Pour des milliers de familles vivant le long des ravins de Port-au-Prince, l’arrivée de la pluie n’apporte ni fraîcheur ni répit. Elle annonce plutôt l’angoisse, l’incertitude et parfois la perte de tout ce qu’elles possèdent.
À chaque averse, des habitants comme Edgard Tanis, installé depuis plus de trente ans près d’un ravin au cœur de la capitale, craignent de voir les eaux envahir leur maison.
« Quand il pleut, on est sous tension jusqu’à ce que l’eau se retire. Il n’y a nulle part où aller », confie-t-il.
Son témoignage reflète la réalité de milliers d’Haïtiens qui vivent au bord des ravins. À Bourdon, Jean Pradel Nestor raconte comment les inondations ont, à plusieurs reprises, submergé sa résidence et causé d’importantes pertes matérielles. À Tabarre, Marie Esther Louis vit la même situation dans sa maison en bois. À chaque forte pluie, elle doit surélever ses biens pour tenter de les protéger.
Derrière ces récits se cache une même réalité : celle de populations extrêmement vulnérables, souvent sans ressources suffisantes pour déménager et sans véritable espoir d’une intervention publique efficace.
Pourtant, les ravins jouent un rôle essentiel dans l’équilibre urbain de Port-au-Prince. Ils servent de voies naturelles d’évacuation des eaux pluviales vers les principaux cours d’eau.

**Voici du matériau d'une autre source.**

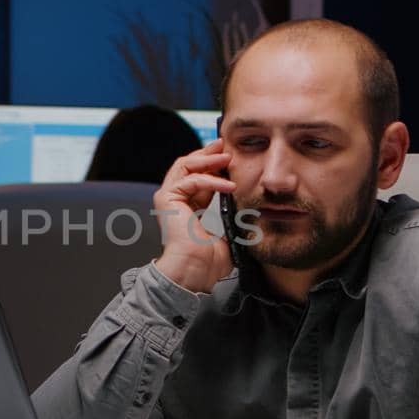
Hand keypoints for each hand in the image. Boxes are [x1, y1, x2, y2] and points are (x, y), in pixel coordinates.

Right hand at [152, 139, 234, 292]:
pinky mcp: (167, 199)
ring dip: (207, 159)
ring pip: (185, 165)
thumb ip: (233, 218)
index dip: (215, 166)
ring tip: (227, 157)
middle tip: (226, 146)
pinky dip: (210, 179)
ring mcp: (168, 198)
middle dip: (208, 154)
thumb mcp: (227, 232)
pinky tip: (228, 185)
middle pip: (188, 165)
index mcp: (187, 207)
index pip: (199, 177)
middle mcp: (175, 200)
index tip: (232, 158)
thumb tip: (251, 211)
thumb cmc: (208, 261)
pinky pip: (190, 180)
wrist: (194, 272)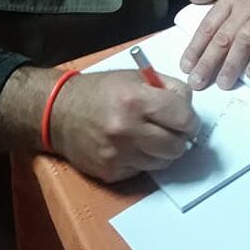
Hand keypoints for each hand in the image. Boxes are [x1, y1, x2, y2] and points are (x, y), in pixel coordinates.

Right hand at [50, 71, 199, 182]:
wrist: (59, 112)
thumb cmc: (102, 90)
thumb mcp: (137, 77)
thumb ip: (169, 88)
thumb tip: (190, 107)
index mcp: (136, 100)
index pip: (183, 118)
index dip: (190, 119)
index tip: (187, 119)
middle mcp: (127, 130)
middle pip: (177, 146)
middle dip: (180, 137)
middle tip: (173, 129)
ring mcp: (118, 155)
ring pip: (163, 162)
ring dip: (163, 150)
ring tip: (151, 136)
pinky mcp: (111, 172)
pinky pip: (143, 170)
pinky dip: (144, 159)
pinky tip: (133, 145)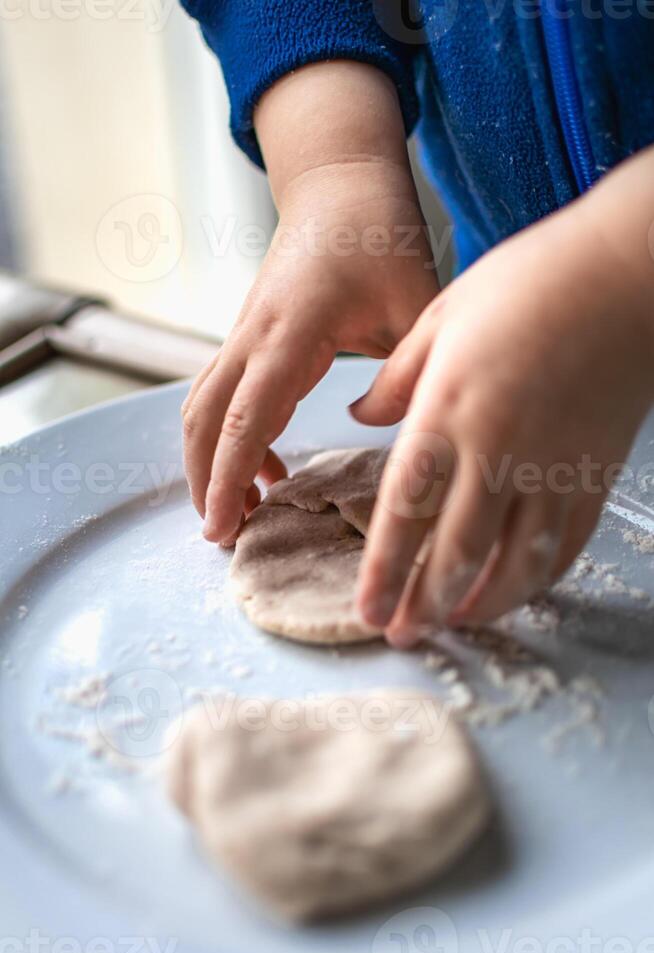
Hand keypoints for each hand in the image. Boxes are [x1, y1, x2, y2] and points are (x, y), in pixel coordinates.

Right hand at [182, 62, 437, 544]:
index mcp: (291, 332)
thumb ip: (407, 373)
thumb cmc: (382, 236)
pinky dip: (228, 436)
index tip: (224, 527)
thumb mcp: (416, 304)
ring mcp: (244, 332)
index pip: (244, 419)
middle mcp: (253, 334)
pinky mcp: (249, 334)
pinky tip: (267, 467)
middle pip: (201, 418)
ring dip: (208, 461)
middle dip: (203, 481)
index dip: (228, 479)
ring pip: (200, 406)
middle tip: (224, 535)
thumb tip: (380, 431)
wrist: (341, 182)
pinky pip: (221, 392)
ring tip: (242, 512)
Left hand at [354, 157, 653, 645]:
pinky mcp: (596, 471)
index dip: (386, 571)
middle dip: (425, 602)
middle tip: (402, 635)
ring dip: (482, 602)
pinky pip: (566, 542)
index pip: (406, 510)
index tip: (368, 610)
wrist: (628, 272)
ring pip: (515, 560)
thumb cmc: (532, 280)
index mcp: (450, 411)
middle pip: (457, 550)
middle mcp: (500, 450)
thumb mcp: (444, 315)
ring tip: (454, 624)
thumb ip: (398, 378)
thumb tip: (361, 415)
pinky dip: (539, 576)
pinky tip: (517, 590)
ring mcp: (554, 465)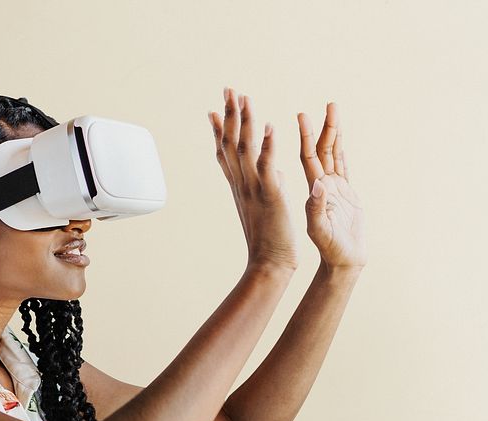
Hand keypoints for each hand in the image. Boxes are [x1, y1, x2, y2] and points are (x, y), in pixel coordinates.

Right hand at [209, 87, 298, 271]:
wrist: (269, 264)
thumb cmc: (268, 241)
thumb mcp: (261, 208)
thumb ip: (264, 186)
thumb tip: (274, 172)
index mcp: (240, 187)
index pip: (226, 153)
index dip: (220, 131)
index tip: (214, 110)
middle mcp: (242, 184)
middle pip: (231, 143)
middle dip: (229, 114)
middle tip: (228, 89)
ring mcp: (254, 188)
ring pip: (245, 149)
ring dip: (244, 122)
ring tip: (243, 97)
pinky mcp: (271, 195)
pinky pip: (267, 166)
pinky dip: (267, 146)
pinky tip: (269, 127)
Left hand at [298, 102, 366, 270]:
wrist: (343, 260)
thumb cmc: (330, 249)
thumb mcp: (320, 229)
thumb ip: (318, 208)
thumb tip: (318, 184)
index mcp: (313, 191)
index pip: (308, 158)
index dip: (306, 137)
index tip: (302, 116)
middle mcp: (321, 185)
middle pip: (322, 150)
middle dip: (324, 127)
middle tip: (328, 104)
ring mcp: (334, 188)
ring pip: (334, 153)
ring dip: (333, 132)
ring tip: (334, 109)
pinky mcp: (346, 193)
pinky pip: (343, 164)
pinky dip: (341, 148)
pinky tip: (340, 134)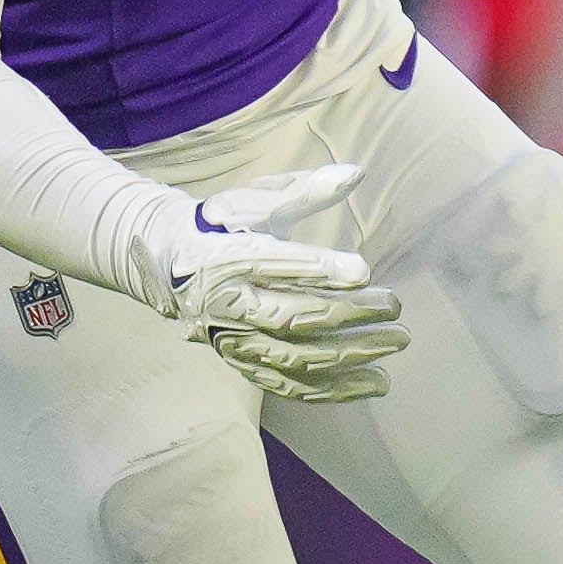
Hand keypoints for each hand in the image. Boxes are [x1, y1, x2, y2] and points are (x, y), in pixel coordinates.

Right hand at [160, 162, 403, 401]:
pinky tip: (374, 383)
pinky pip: (288, 384)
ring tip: (395, 343)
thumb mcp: (254, 202)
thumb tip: (354, 173)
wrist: (166, 264)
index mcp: (221, 257)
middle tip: (394, 306)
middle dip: (348, 315)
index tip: (362, 270)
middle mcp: (223, 304)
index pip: (270, 265)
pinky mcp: (241, 362)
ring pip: (294, 358)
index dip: (317, 270)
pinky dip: (334, 390)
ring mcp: (231, 339)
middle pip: (289, 318)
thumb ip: (304, 191)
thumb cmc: (219, 227)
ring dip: (350, 356)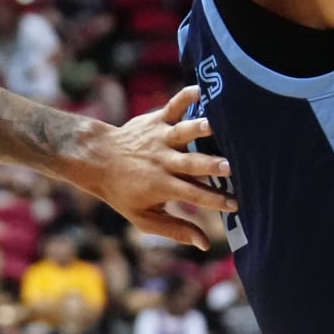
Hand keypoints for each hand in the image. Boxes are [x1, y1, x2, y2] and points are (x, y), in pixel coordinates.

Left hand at [84, 86, 234, 250]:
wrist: (96, 159)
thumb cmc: (124, 192)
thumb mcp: (143, 217)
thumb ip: (174, 229)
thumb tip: (205, 244)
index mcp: (161, 185)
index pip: (193, 194)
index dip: (215, 200)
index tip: (236, 204)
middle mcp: (162, 160)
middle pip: (191, 163)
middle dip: (211, 165)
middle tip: (231, 167)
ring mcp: (160, 138)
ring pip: (183, 132)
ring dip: (200, 129)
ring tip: (217, 126)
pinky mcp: (156, 120)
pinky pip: (173, 106)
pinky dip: (186, 97)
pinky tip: (202, 89)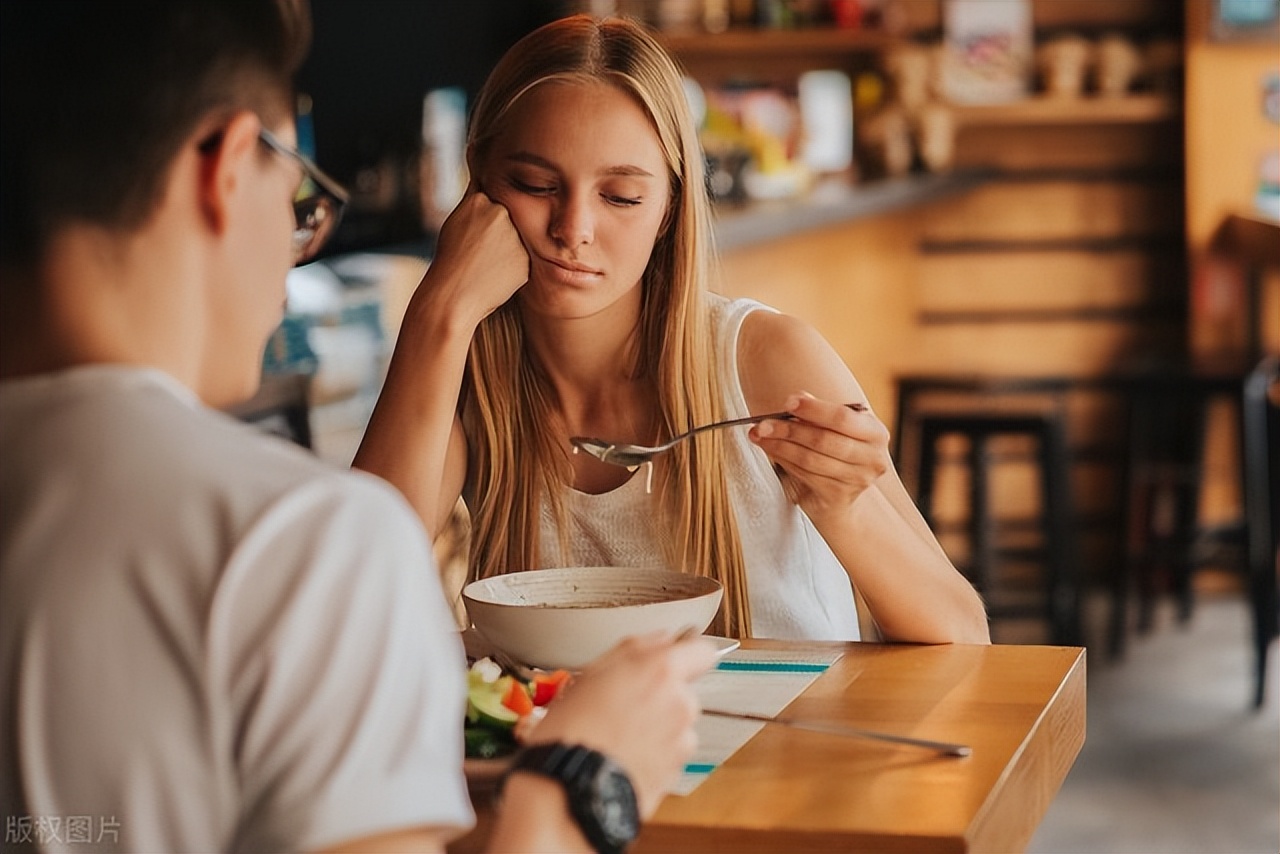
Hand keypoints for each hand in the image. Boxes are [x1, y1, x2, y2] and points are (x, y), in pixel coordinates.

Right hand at [420, 187, 528, 324]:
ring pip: (515, 240)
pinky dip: (511, 267)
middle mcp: (501, 213)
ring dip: (505, 250)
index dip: (480, 221)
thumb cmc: (449, 260)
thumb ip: (475, 203)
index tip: (472, 234)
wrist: (453, 296)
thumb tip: (485, 182)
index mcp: (479, 200)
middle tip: (478, 253)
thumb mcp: (455, 221)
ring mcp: (516, 236)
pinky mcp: (526, 259)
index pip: (490, 202)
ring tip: (484, 265)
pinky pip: (521, 259)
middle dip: (496, 233)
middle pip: (505, 220)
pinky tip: (494, 275)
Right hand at [525, 631, 717, 816]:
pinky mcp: (676, 772)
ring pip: (676, 725)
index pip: (702, 650)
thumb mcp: (591, 674)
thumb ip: (634, 649)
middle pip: (683, 691)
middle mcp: (680, 703)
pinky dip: (652, 755)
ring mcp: (682, 741)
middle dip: (660, 697)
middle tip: (622, 706)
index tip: (676, 656)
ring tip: (617, 737)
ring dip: (655, 729)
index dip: (689, 651)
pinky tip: (622, 757)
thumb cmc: (571, 733)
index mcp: (661, 671)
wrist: (569, 792)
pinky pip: (669, 755)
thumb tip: (659, 639)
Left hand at [748, 393, 890, 523]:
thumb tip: (799, 397)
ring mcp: (857, 480)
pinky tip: (769, 450)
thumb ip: (820, 413)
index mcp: (875, 433)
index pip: (843, 418)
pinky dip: (783, 460)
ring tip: (759, 435)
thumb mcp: (835, 429)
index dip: (814, 409)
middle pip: (823, 439)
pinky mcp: (838, 496)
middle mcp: (872, 459)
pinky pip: (804, 474)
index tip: (788, 402)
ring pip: (810, 458)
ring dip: (779, 445)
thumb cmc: (836, 452)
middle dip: (789, 429)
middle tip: (762, 423)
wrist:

Au fil des années, cependant, l’urbanisation anarchique, l’occupation incontrôlée des berges et l’accumulation de déchets ont considérablement réduit leur capacité de drainage. Les conséquences sont visibles : les inondations se multiplient, la pollution s’aggrave et les risques sanitaires augmentent.
Cette situation soulève inévitablement la question de la responsabilité de l’État. Depuis des décennies, les autorités assistent à l’expansion de quartiers précaires dans des zones à haut risque sans mettre en place de politiques durables d’aménagement du territoire, de relogement ou de gestion des déchets.
Peu à peu, de nombreux ravins se sont transformés en dépotoirs à ciel ouvert. Les riverains vivent désormais avec les odeurs nauséabondes, les eaux stagnantes et la menace permanente des crues.
L’urgence est d’autant plus grande que la saison cyclonique revient chaque année avec des risques largement prévisibles. Entre le 1er juin et le 30 novembre, les familles installées à proximité des ravins savent ce qui les attend : des nuits sans sommeil, des biens à protéger dans l’urgence et la crainte de voir leur maison inondée ou emportée.
À force de se répéter, ces drames ne peuvent plus être considérés comme de simples catastrophes naturelles. Ils révèlent aussi les limites de la gouvernance urbaine et de la prévention des risques.
La plupart des habitants restent sur place parce qu’ils y ont investi les économies de toute une vie ou parce que leurs moyens financiers ne leur permettent pas de s’installer ailleurs. Ils ne choisissent pas le danger ; ils composent avec lui faute d’alternative.
C’est pourquoi il serait injuste de leur faire porter la responsabilité d’une situation qui découle en grande partie de l’absence de politiques publiques cohérentes.
Face à cette réalité, les solutions sont connues : curage régulier des ravins, gestion efficace des déchets, contrôle de l’occupation des zones à risque, programmes de relogement et investissements dans les infrastructures de drainage.
Chaque saison des pluies qui passe sans action concrète expose davantage de familles à l’insécurité et à la précarité.
Dans un pays déjà fragilisé par de multiples crises, l’indifférence des pouvoirs publics face à la détresse des riverains des ravins ne peut plus être ignorée. Car derrière chaque inondation, ce ne sont pas seulement des maisons qui sont menacées, mais aussi la dignité et le droit à la sécurité de citoyens que l’État a la responsabilité de protéger.